Depuis le GR du Pas du Mont Collomb, Christian nous avait bien indiqué la voie : «  c’est la grand pilier sombre, à droite du couloir. Le premier spit est bien visible ».  Avec de telles indications, le départ de notre voie « Vavavoum », au Cayre Barel (une voie TD soutenue de 250 mètres de haut, avec une longueur clef à 6a/6b, et équipée en 2001) nous semblait aisé. Mais il faut dire que ce matin-là, nous devions avoir de la m… dans les yeux. Après 10 minutes de recherche dans le pilier (en 3 et 4) de la première longueur, impossible de trouver ce p… de spit. Le second, 20 mètres plus haut on le voyait bien, mais le premier…

Nous laissons un sac au pied de la voie. Grimpant en réversible, nous échangerons le sac avec la gourde, les barres de céréales et les vêtements. Ainsi le premier de cordée peut grimper plus léger. Les chaussures sont attachées au baudrier.

9 h 50. Hugues se lance, et finalement, c’est en escaladant qu’il met le pied, ou la main sur ce foutu premier spit. Il se confondait avec la couleur de la roche. Bon. La première longueur expédiée, deux cordées niçoises nous rejoignent au pied de la voie. J’enchaîne la seconde longueur (en 5 et 5+), dans un rocher très compact et souvent recouvert d’un lichen noir, tantôt adhérant, tantôt glissant. L’escalade se fait en adhérence sur de petites prises. La paroi est bien verticale.

Hugues attaque la troisième longueur en 6a, avec un passage déversant un peu délicat à passer, puis il court sur une section bien verticale, avec de petites prises toujours.

La première cordée niçoise me rejoint au relais. La seconde cordée a un peu de mal et après un moment, les quatre décident de redescendre en rappel, nous laissant Hugues et moi seuls dans « Vavavoum ». Tant mieux.

J’attaque la longueur 3, puis enchaîne la 4 (5+ et 6a). Un très beau passage se fait avec les mains en inversé dans une longue fissure. Puis il faut se rétablir de l’autre côté d’une petite arrête pour trouver le relais. Hugues me rejoint et va chercher le relais R5 sur la vire herbeuse. Après quelques longues minutes, et une exploration méticuleuse du lieu, il trouve nos deux spits de relais qui jouaient à cache-cache.

Je me tape la longueur 6 (en 4 et 5+), puis laisse la place à Hugues pour se frotter à la longueur clef de la voie : un enchaînement de deux surplombs en 6a et 6b. Il passe le premier surplomb par la droite, puis se rétablit comme un chat en dessous du second.

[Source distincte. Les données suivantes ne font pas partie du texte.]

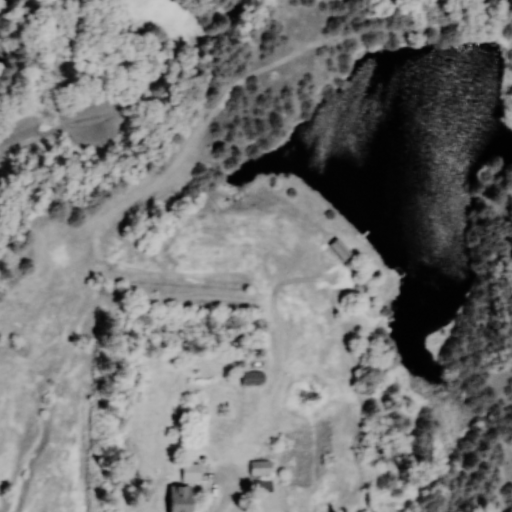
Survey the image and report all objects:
building: (250, 376)
building: (258, 467)
building: (188, 470)
road: (231, 492)
building: (176, 498)
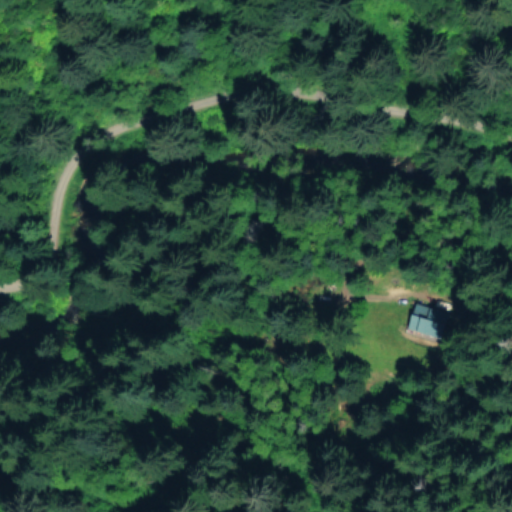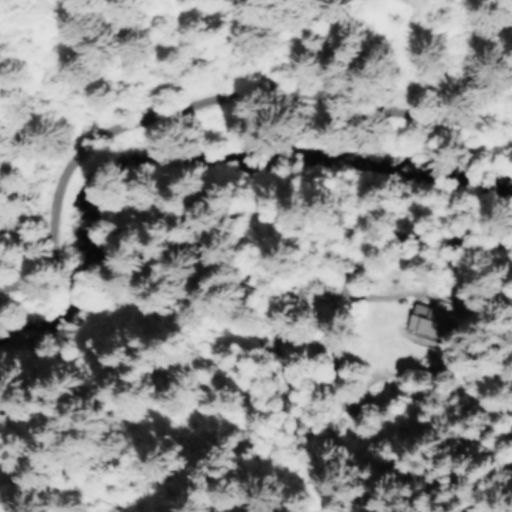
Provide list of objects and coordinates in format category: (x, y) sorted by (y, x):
road: (213, 94)
building: (421, 320)
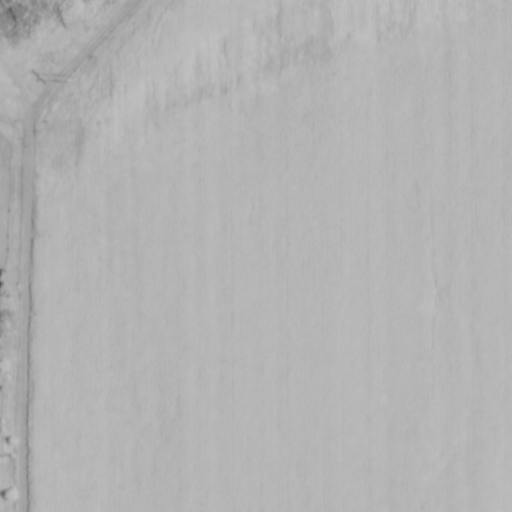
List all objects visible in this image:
power tower: (73, 80)
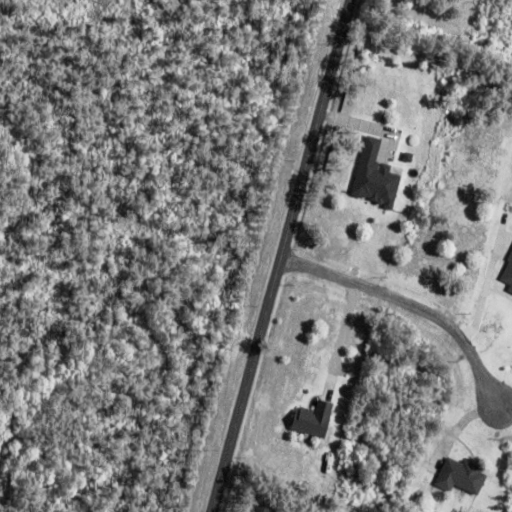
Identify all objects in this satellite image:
building: (378, 175)
road: (282, 255)
building: (508, 273)
road: (412, 304)
building: (316, 419)
building: (463, 476)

Il contourne alors le second par la gauche et sort au dessus par la petite cheminée qui mène à l’avant dernier relais. (un débat est ouvert : en principe, le seconde surplomb se passe tout droit, mais une écaille aurait été arrachée, rendant plus délicat l’opération…). Le tirage sur la corde est assez fort. Je le rattrape et me lance dans la dernière longueur de la voie (en 4+). Le rocher est un peu pourri et si cette longueur n’est pas la plus technique, elle demande une certaine attention.

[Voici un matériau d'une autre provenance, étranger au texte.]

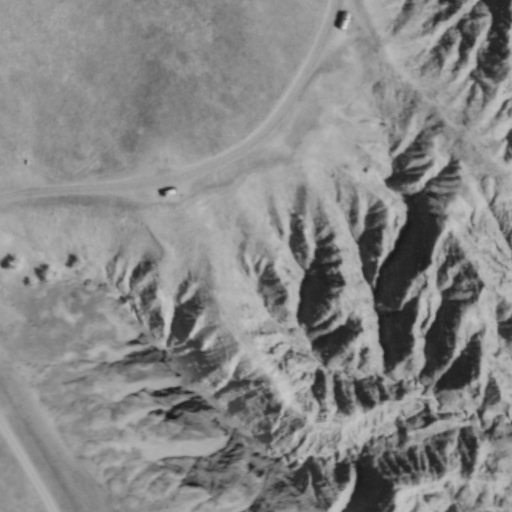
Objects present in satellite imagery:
road: (62, 187)
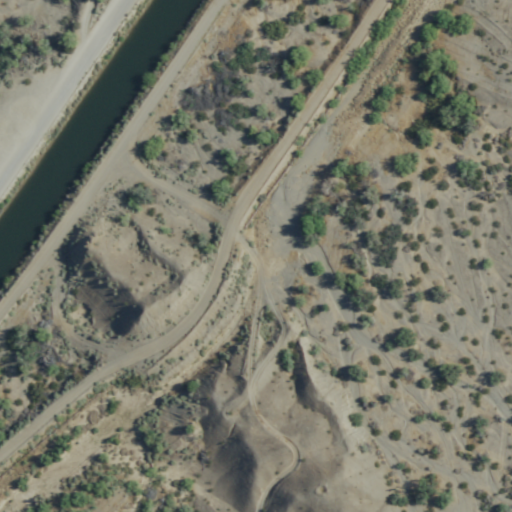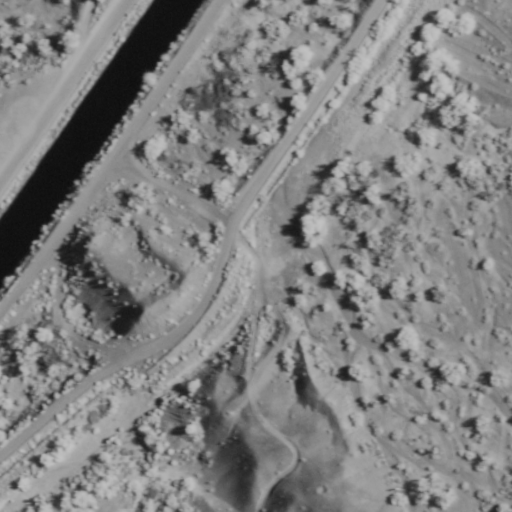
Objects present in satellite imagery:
road: (64, 92)
river: (89, 129)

14 h 01. Nous voilà au dernier relais. Il fait toujours aussi beau et nous retrouvons le soleil que nous avions laissé ce matin, avant d’attaquer cette belle falaise située plein Nord. Après une rapide collation, nous descendons à pieds par le couloir herbeux, qui ramène plein Ouest au dessus de la combe frontière avec le Cayre de la Madone. Juste derrière un petit sapin, une chaîne nous permet de poser un rappel. Nous glissons jusque à la baisse, puis descendons le pierrier pour retrouver le GR. Il est 15 h 30. Nous sommes de retour à la vacherie de la Madone après une très belle course.